20–30% of your promotions are unprofitable Here is how to fix them!
Retailers spend between 3–10% of their revenue on promotions. Our research indicates 20–30% of all these promotions are unprofitable. In this article we outline how retailers to increase the %-share of profitable promotions and improve overall margins with 2–5%.
Promotions are a critical component of the marketing mix and one of the biggest items on a retailers P&L statement. Formulate’s research suggest that grocery retailers spend ~2–5% of the revenue on promotions, where the same figure is ~5–10% for retailers within fashion and durables.
0.1. There is money on the table
Today retailers run thousands of promotions in a typical year, many of which are unprofitable.
Anywhere between 20% and 30% of all promotions (up to 50% in some really bad cases) are actually unprofitable in that they don’t generate a sales lift sufficient to offset the promotion cost despite supplier funding. This of course represents a huge improvement opportunity.
In this post we outline some practices how retailers can improve the promotion performance and increase the overall profit margin with 2–5%.
0.2 Find your True Lift
To improve promotion performance retailers first need to find a way to continuously calculate the True Lift from every single promotion down at the SKU level. And share this True Lift data with the entire merchandising organization and preferably also with suppliers. So they can use it throughout the merchandising process from follow-up, to vendor negotiations and forecasting. For most retailers this can be achieved by using the existing point of sales data.
When calculating the The True Lift metric it is important to both capture the incremental sales lift that a promotion generates above the baseline, as well as all the other factors that impacts the promotion performance; cannibalization effects, up-sell effects, and stockpiling effects. Our experience is that most retailers don’t have this. And therefore they struggle to choose the promotions that help achieve the company objectives.
0.3 Get the full picture
Once the True Lift has been correctly calculated, retailers should use it to evaluate all promotions on a company wide level. And find out which ones that work and which that don’t.

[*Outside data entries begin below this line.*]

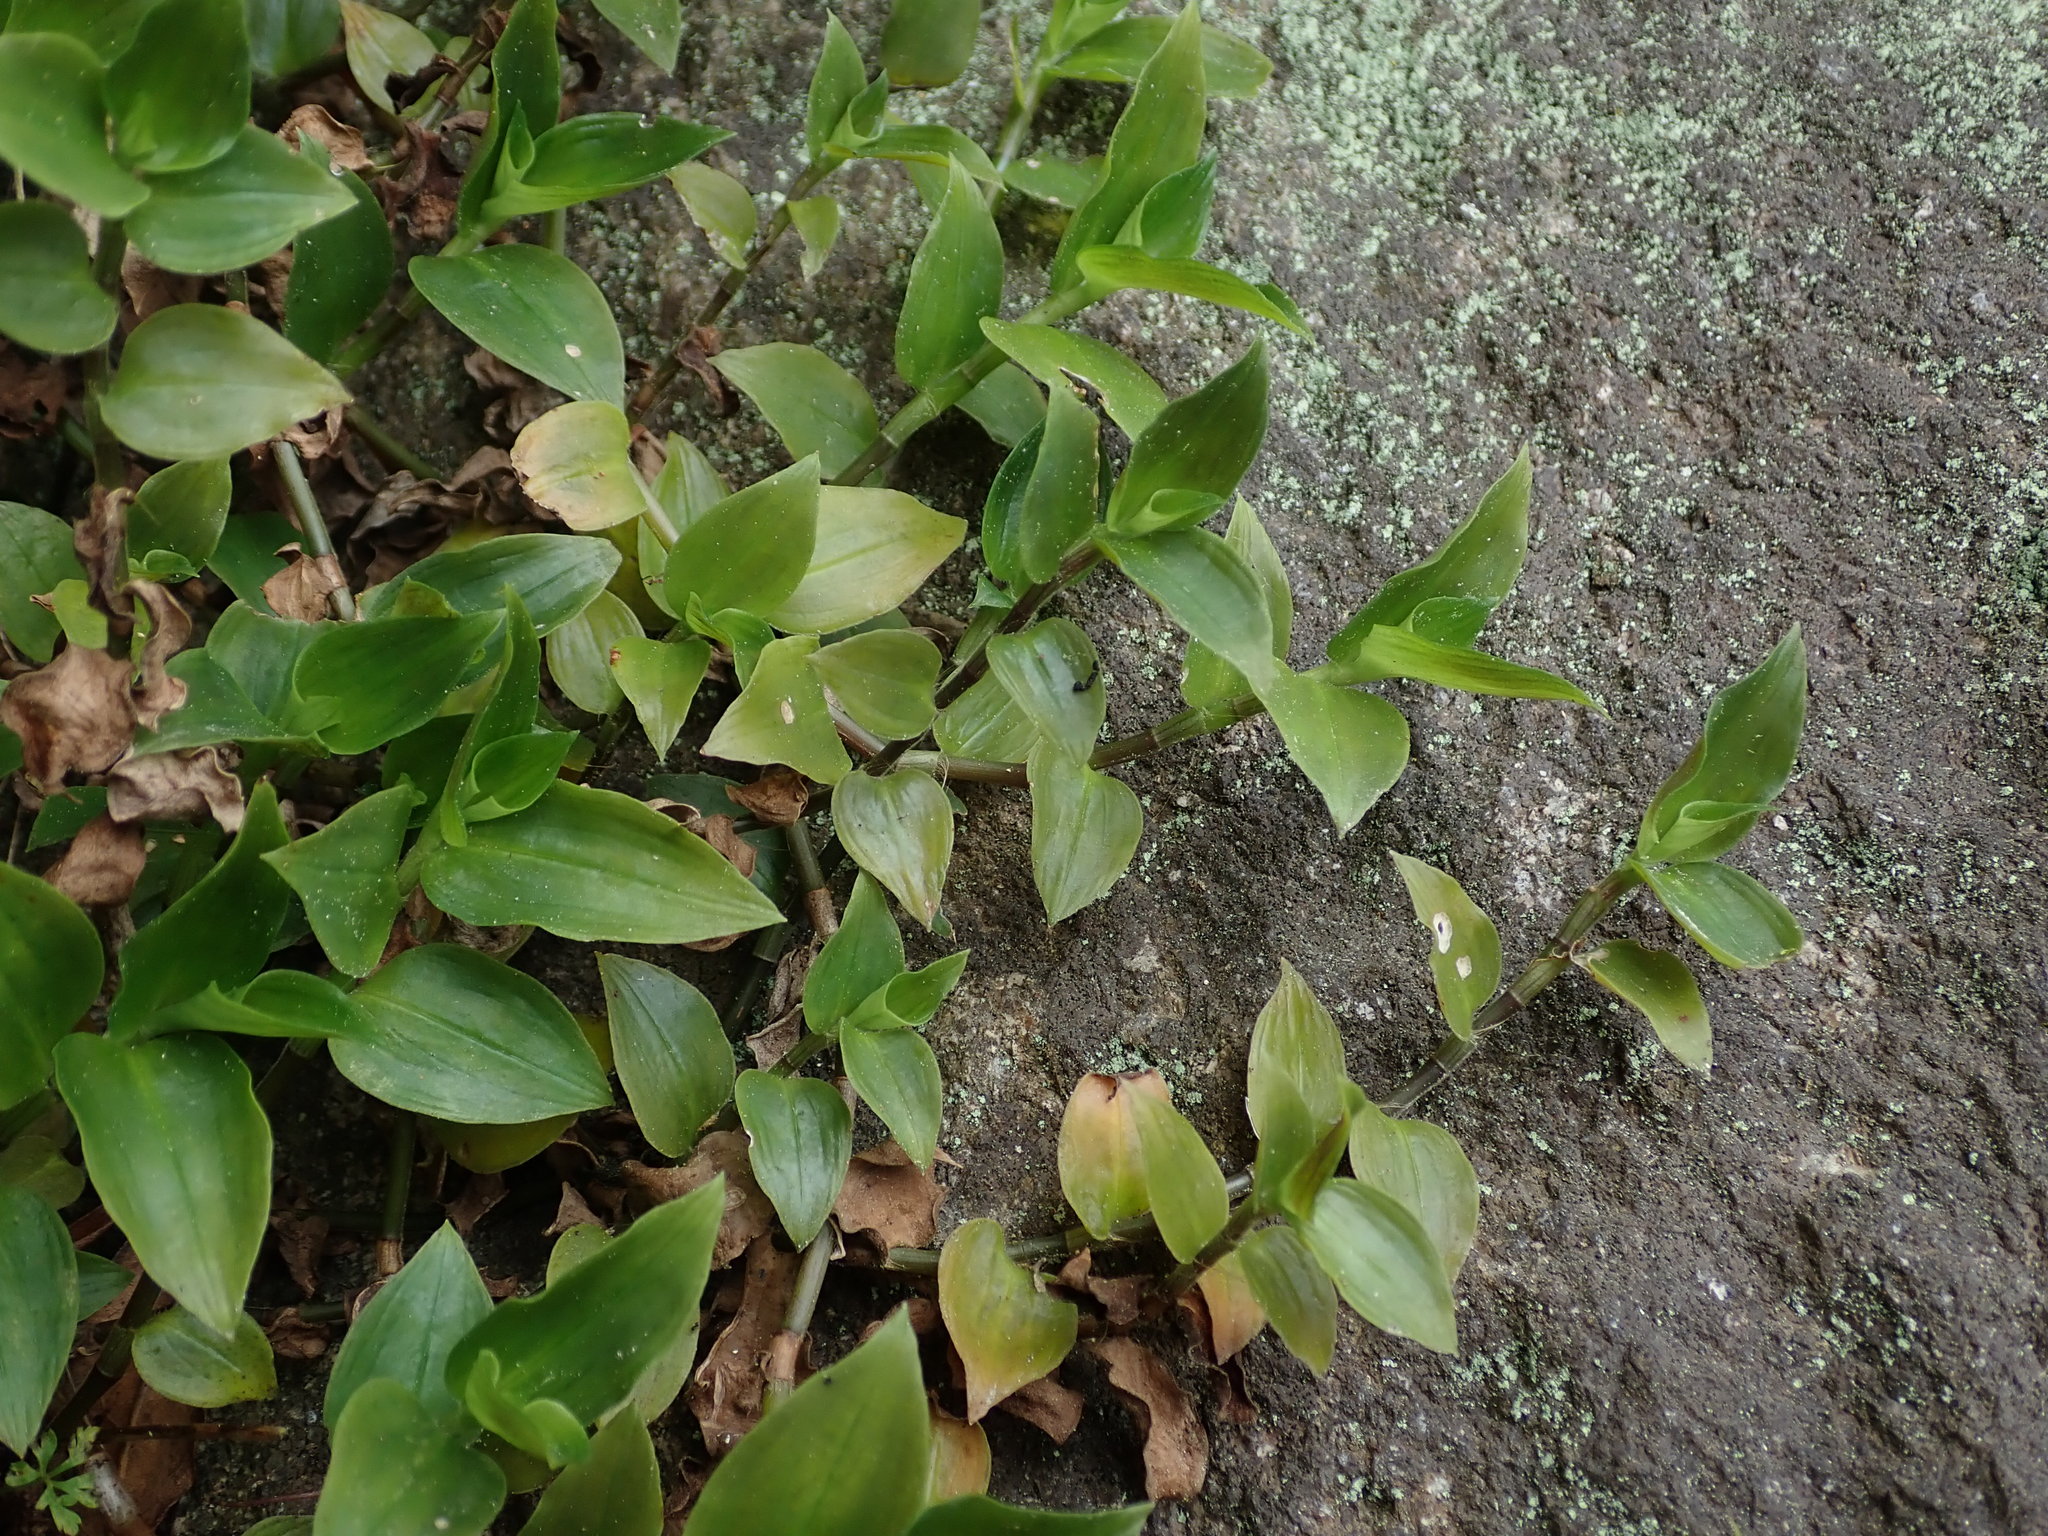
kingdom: Plantae
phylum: Tracheophyta
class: Liliopsida
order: Commelinales
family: Commelinaceae
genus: Tradescantia
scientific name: Tradescantia fluminensis
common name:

This process can be simplified by sorting the promotions into the following groups:
- Promotions that grows both the sales and the margin
- Promotions that grow sales significantly but have a negative or slightly negative margin impact
- Promotions that erodes margins and sometimes also the sales
- Promotions that has an overall low impact
0.4 Spend your money where it matters
Once the promotions have been evaluated it is time to take action and start reallocating your promotions budget from promotions with a low incremental sales and margin impact, to the ones that really drive your sales and margins. These are just some of the actions that can be taken:
- Terminating promotions that have a negative impact on incremental sales and margins as well as promotions with a low impact on incremental sales and margins
- Reallocate more resources promotions with a positive incremental sales and margin impact
- Renegotiate and increase vendor funding, in particular for products with high sales growth but low margin impact
- Replace and introduce new brands in categories with high cannibalization
- Optimize the discount depth and tactic (e.g. 3 for 2, % discount, giveaway) across the board for promotions
- Make sure products that cross-sell are promoted together
To summarize, most retailers can improve their overall margins by 3–5% if the work more efficiently with their promotions. This requires that the true lift is continuously calculated for all promotions. That this information is shared across the organization and used throughout the campaign process.